Ultimately, motor signatures could be incorporated into our understanding of the extreme phenotypic heterogeneity observed in ASD. Heterogeneity exists at many levels in ASD, including cognitive functioning, ASD symptom severity, and comorbid psychiatric and genetic syndromes. The identification of different motor signatures can be seen as an additional tool to help parse this heterogeneity. For example, it might be the case that characteristic motor patterns are associated with a specific subtype of ASD, which may have unique underlying genetics, respond differently to treatments, and have other relevant clinical features in common that have gone overlooked.
We believe that studies such as that of Wang et al. (2015) can help identify motor signatures associated with ASD, should they exist. Although the identification of motor signatures is still in its infancy, some studies have paved the way for an ecological investigation of motor behavior in all its complexity. Motor signatures would emerge more readily when the same participants complete a large number of motor behaviors, and features extracted from across these tasks can be analyzed within the same models. One promising approach is that represented by the analysis of data-driven patterns, including the multivariate and stochastic analyses of features such as motor, brain imaging, and social behavior (Ingalhalikar et al. 2012).

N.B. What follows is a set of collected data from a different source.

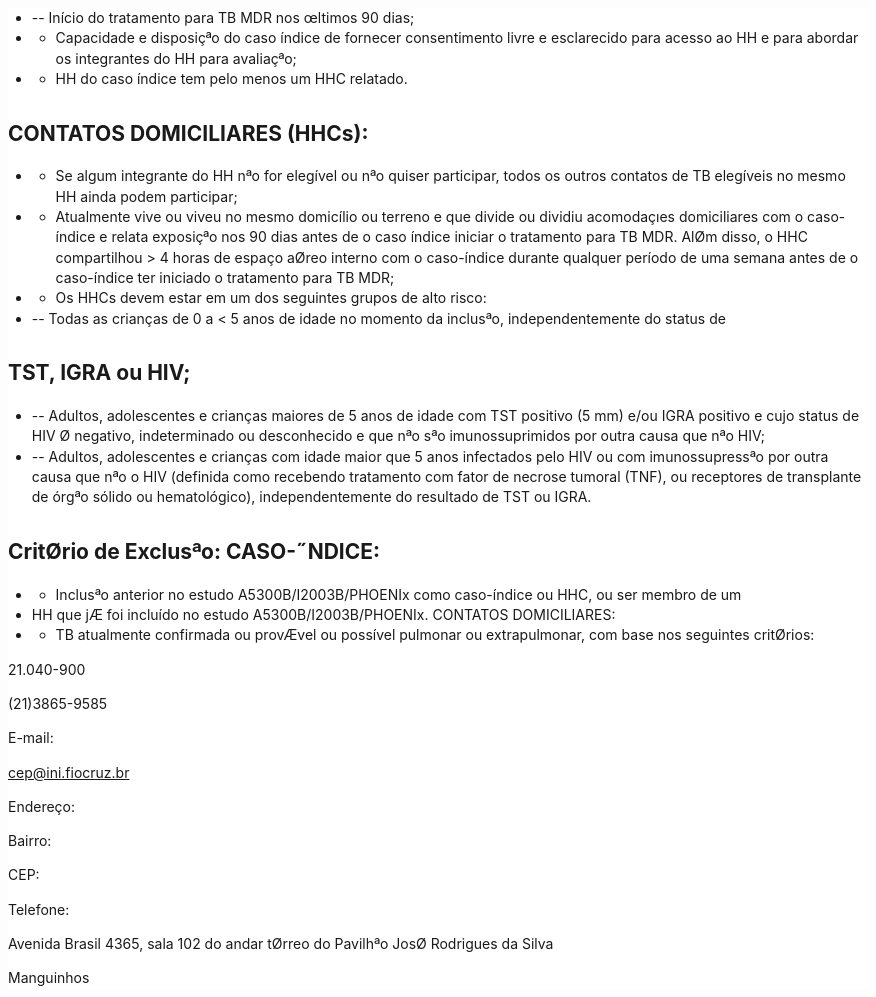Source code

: - -- Início do tratamento para TB MDR nos œltimos 90 dias;
- - Capacidade e disposiçªo do caso índice de fornecer consentimento livre e esclarecido para acesso ao HH e para abordar os integrantes do HH para avaliaçªo;
- - HH do caso índice tem pelo menos um HHC relatado.

## CONTATOS DOMICILIARES (HHCs):

- - Se algum integrante do HH nªo for elegível ou nªo quiser participar, todos os outros contatos de TB elegíveis no mesmo HH ainda podem participar;
- - Atualmente vive ou viveu no mesmo domicílio ou terreno e que divide ou dividiu acomodaçıes domiciliares com o caso-índice e relata exposiçªo nos 90 dias antes de o caso índice iniciar o tratamento para TB MDR. AlØm disso, o HHC compartilhou &gt; 4 horas de espaço aØreo interno com o caso-índice durante qualquer período de uma semana antes de o caso-índice ter iniciado o tratamento para TB MDR;
- - Os HHCs devem estar em um dos seguintes grupos de alto risco:
- -- Todas as crianças de 0 a &lt; 5 anos de idade no momento da inclusªo, independentemente do status de

## TST, IGRA ou HIV;

- -- Adultos, adolescentes e crianças maiores de 5 anos de idade com TST positivo (5 mm) e/ou IGRA positivo e cujo status de HIV Ø negativo, indeterminado ou desconhecido e que nªo sªo imunossuprimidos por outra causa que nªo HIV;
- --  Adultos,  adolescentes  e  crianças  com  idade  maior  que  5  anos  infectados  pelo  HIV  ou  com imunossupressªo por outra causa que nªo o HIV (definida como recebendo tratamento com fator de necrose tumoral (TNF), ou receptores de transplante de órgªo sólido ou hematológico), independentemente do resultado de TST ou IGRA.

## CritØrio de Exclusªo: CASO-˝NDICE:

- - Inclusªo anterior no estudo A5300B/I2003B/PHOENIx como caso-índice ou HHC, ou ser membro de um
- HH que jÆ foi incluído no estudo A5300B/I2003B/PHOENIx. CONTATOS DOMICILIARES:
- - TB atualmente confirmada ou provÆvel ou possível pulmonar ou extrapulmonar, com base nos seguintes critØrios:

21.040-900

(21)3865-9585

E-mail:

cep@ini.fiocruz.br

Endereço:

Bairro:

CEP:

Telefone:

Avenida Brasil 4365, sala 102 do andar tØrreo do Pavilhªo JosØ Rodrigues da Silva

Manguinhos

In conclusion, understanding motor behavior in ASD via tasks as simple and informative as that conducted by Wang et al. (2015) contributes to the elucidation of the neurobiological bases of the disorder and paves they way to discovering new early clinical/translational applications based on motor function.
GRANTS
This project was supported in part by National Institute of Neurological Disorders and Stroke Grant T32NS007413.
DISCLOSURES
The authors declare that their opinion was provided in the absence of any commercial or financial relationships that could be construed as a potential conflict of interest.
AUTHOR CONTRIBUTIONS
V.P. and A.B.d.M. drafted manuscript; V.P. and A.B.d.M. edited and revised manuscript; V.P. and A.B.d.M. approved final version of manuscript.
ACKNOWLEDGMENTS
We thank Dr. Umberto Castiello for insightful comments on previous versions of the manuscript.